LAPAS PEREMPUAN KELAS IIA JAKARTA MENYELENGGARAKAN IKRAR SETIA NKRI BAGI NAPI TINDAK PIDANA TERORISME 

Pemerintah331 views

MabesNews.com, Jakarta –  Lapas Perempuan Kelas IIA Jakarta menyelenggarakan Ikrar Setia NKRI bagi narapidana Tindak Pidana Terorisme. Kegiatan ini dihadiri langsung oleh Kepala Divisi Pemasyarakatan, Ditjenpas, BNPT, Densus 88 Anti Teror, Yayasan Ruang Damai, Yayasan Prasasti Perdamaian, Polres Jakarta Timur, Komandan Rayon Militer, Kemenag Jakarta Timur, Kejari Jakarta Timur, Kepala UPT Pemasyarakatan DKI Jakarta.
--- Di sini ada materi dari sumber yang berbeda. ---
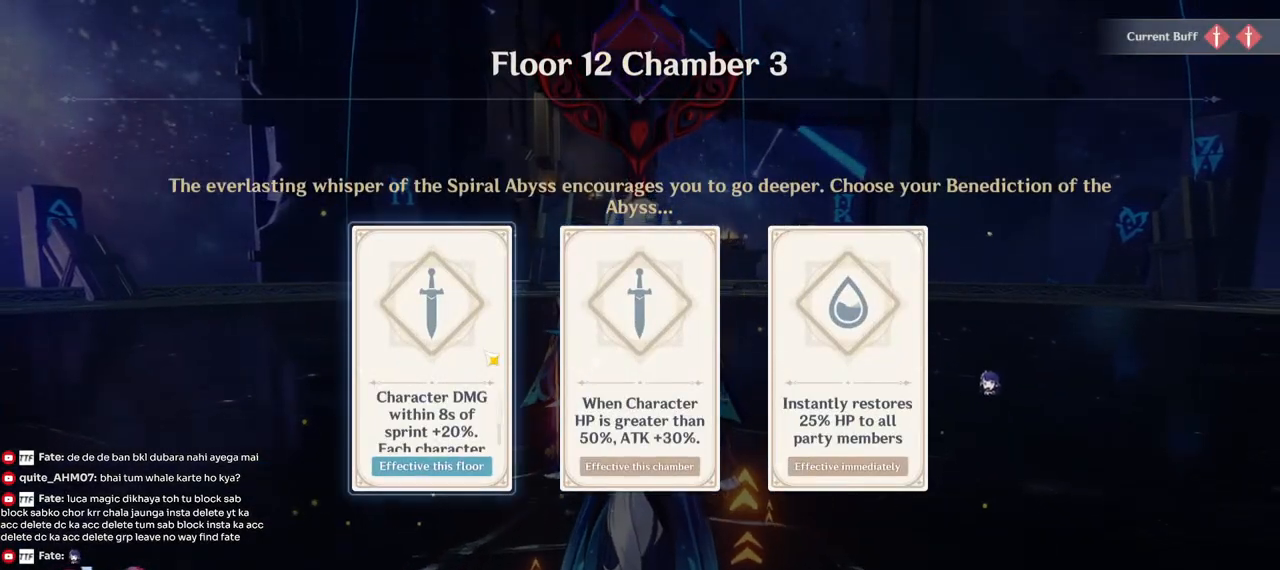
Gameplay with keyboard and mouse; each line is a JSON object with the keys and mouse buttons held at the frame after it. "events" lists presses ("down") and releases ("up") of "1", "2", "3", "4", "5", "a", "alt", "b", "c", "ctrl", "d", "e", "f", "g", "q", "r", "s", "shift", "space", "t", "tab", "v", "w", "x", "z", "mouse_left", "mouse_wheel", "mouse_right", "mouse_mb4" and "mouse_mb5" between this image and that frame as [ms after this image, input, new state], when the widget could be followed in between. "mouse_left", "mouse_wheel", "mouse_right", "mouse_mb4", "mouse_mb5" = the "left", "wheel", "right", "mb4", "mb5" buttons of the "mouse" list. No other keys are recorded. "wheel" means that the mouse wheel is clicked or scrolled. Mouse movement is not recorded.
{"keys": [], "mouse": [], "events": [[83, "mouse_left", "down"], [167, "mouse_left", "up"]]}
Senin, 26/02/2023.

Kegiatan hari ini merupakan salah satu bentuk keberhasilan pembinaan kepada narapidana Teroris yang dilakukan oleh Lapas Perempuan Kelas IIA Jakarta. Dengan pernyataan ikrar setia kepada NKRI ini berarti warga binaan siap untuk mencintai NKRI dan bersama-sama menjaga Pancasila dengan menghargai perbedaan yang ada dan memahami bahwa Pancasila bukan hanya berkedudukan sebagai Dasar Negara Republik Indonesia tetapi juga sebagai Ideologi Nasional, Pandangan Hidup Bangsa Indonesia, dan Pemersatu BangsaBangsa.

Lapas Perempuan Kelas IIA Jakarta melaksanakan Ikrar Setia NKRI kepada warga binaan atas nama dengan inisial FD. Yang mana ia telah aktif mengikuti kegaiatan pembinaan yang ada di Lapas, antara lain Pramuka, Perkemahan Sehari Pramuka, dan juga aktif dalam mengikuti kegiatan pengajian di Masjid Lapas Perempuan Kelas IIA Jakarta.

Selain itu, pengucapan ikrar ini juga syarat bagi narapidana tindak pidana terorisme apabila di kemudian hari mengajukan pembebasan bersyarat, menjelang bebas dan program lainnya.

Pelaksanaan ikrar NKRI di Lapas Perempuan Kelas IIA Jakarta dilakukan bertahap dan berkesinambungan. Setelah mengucapkan ikrar, sebagai bentuk implementasinya para pelaku baik individu maupun kelompok harus bersedia meninggalkan atau melepaskan diri dari aksi dan kegiatan terorisme.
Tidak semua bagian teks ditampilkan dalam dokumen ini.